------ Information ------
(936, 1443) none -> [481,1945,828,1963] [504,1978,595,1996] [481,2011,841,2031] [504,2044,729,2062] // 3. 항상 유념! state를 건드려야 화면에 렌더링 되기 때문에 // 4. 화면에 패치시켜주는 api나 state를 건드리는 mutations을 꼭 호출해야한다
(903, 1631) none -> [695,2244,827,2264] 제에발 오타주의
------
------ Information ------
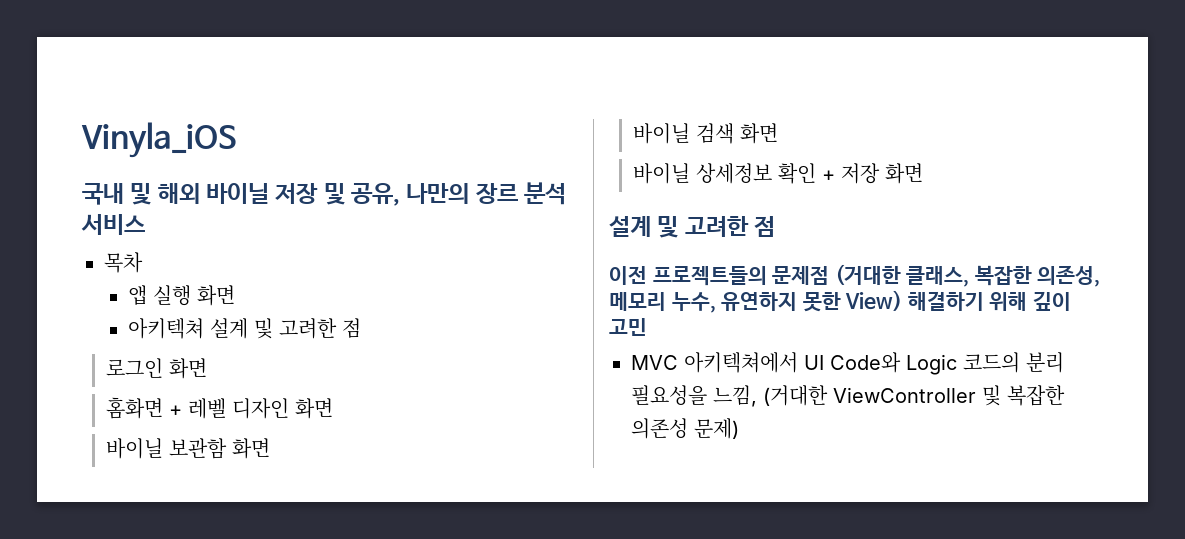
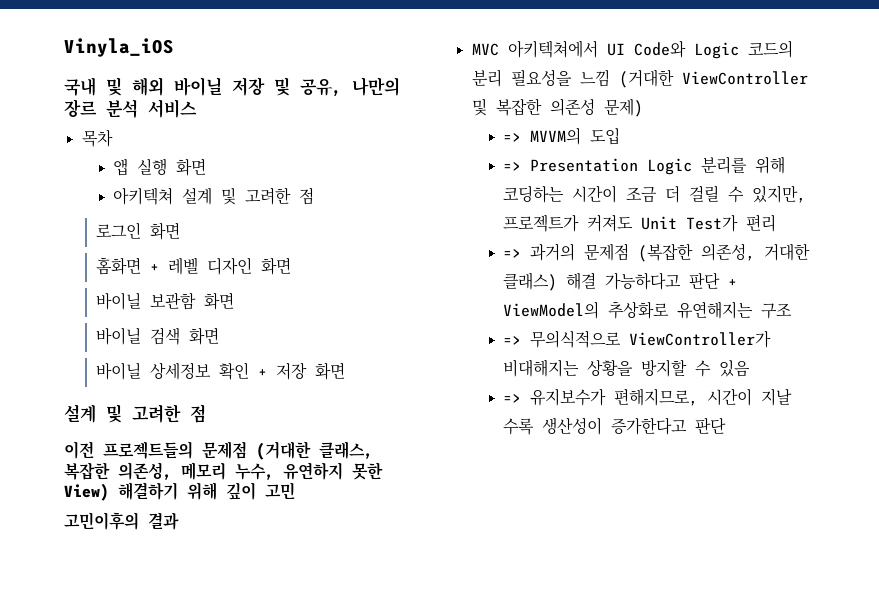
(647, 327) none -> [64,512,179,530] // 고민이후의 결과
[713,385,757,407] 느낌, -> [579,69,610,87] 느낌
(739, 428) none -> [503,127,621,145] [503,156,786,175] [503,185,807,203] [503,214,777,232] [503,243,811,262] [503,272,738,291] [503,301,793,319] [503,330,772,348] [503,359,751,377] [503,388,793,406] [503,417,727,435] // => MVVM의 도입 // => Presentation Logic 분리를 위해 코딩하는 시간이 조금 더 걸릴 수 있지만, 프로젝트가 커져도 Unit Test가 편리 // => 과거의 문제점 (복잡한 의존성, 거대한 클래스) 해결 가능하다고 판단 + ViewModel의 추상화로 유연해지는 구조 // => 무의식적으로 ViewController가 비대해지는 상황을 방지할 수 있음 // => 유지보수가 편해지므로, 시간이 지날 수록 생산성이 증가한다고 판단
------
**What needs to be done:**
Above are the entries. Quote exactly the lines from the one bearing "[713,385,757,407] 느낌, -> [579,69,610,87] 느낌" through the one bearing "(739, 428) none".

**Finished task:**
[713,385,757,407] 느낌, -> [579,69,610,87] 느낌
(739, 428) none -> [503,127,621,145] [503,156,786,175] [503,185,807,203] [503,214,777,232] [503,243,811,262] [503,272,738,291] [503,301,793,319] [503,330,772,348] [503,359,751,377] [503,388,793,406] [503,417,727,435] // => MVVM의 도입 // => Presentation Logic 분리를 위해 코딩하는 시간이 조금 더 걸릴 수 있지만, 프로젝트가 커져도 Unit Test가 편리 // => 과거의 문제점 (복잡한 의존성, 거대한 클래스) 해결 가능하다고 판단 + ViewModel의 추상화로 유연해지는 구조 // => 무의식적으로 ViewController가 비대해지는 상황을 방지할 수 있음 // => 유지보수가 편해지므로, 시간이 지날 수록 생산성이 증가한다고 판단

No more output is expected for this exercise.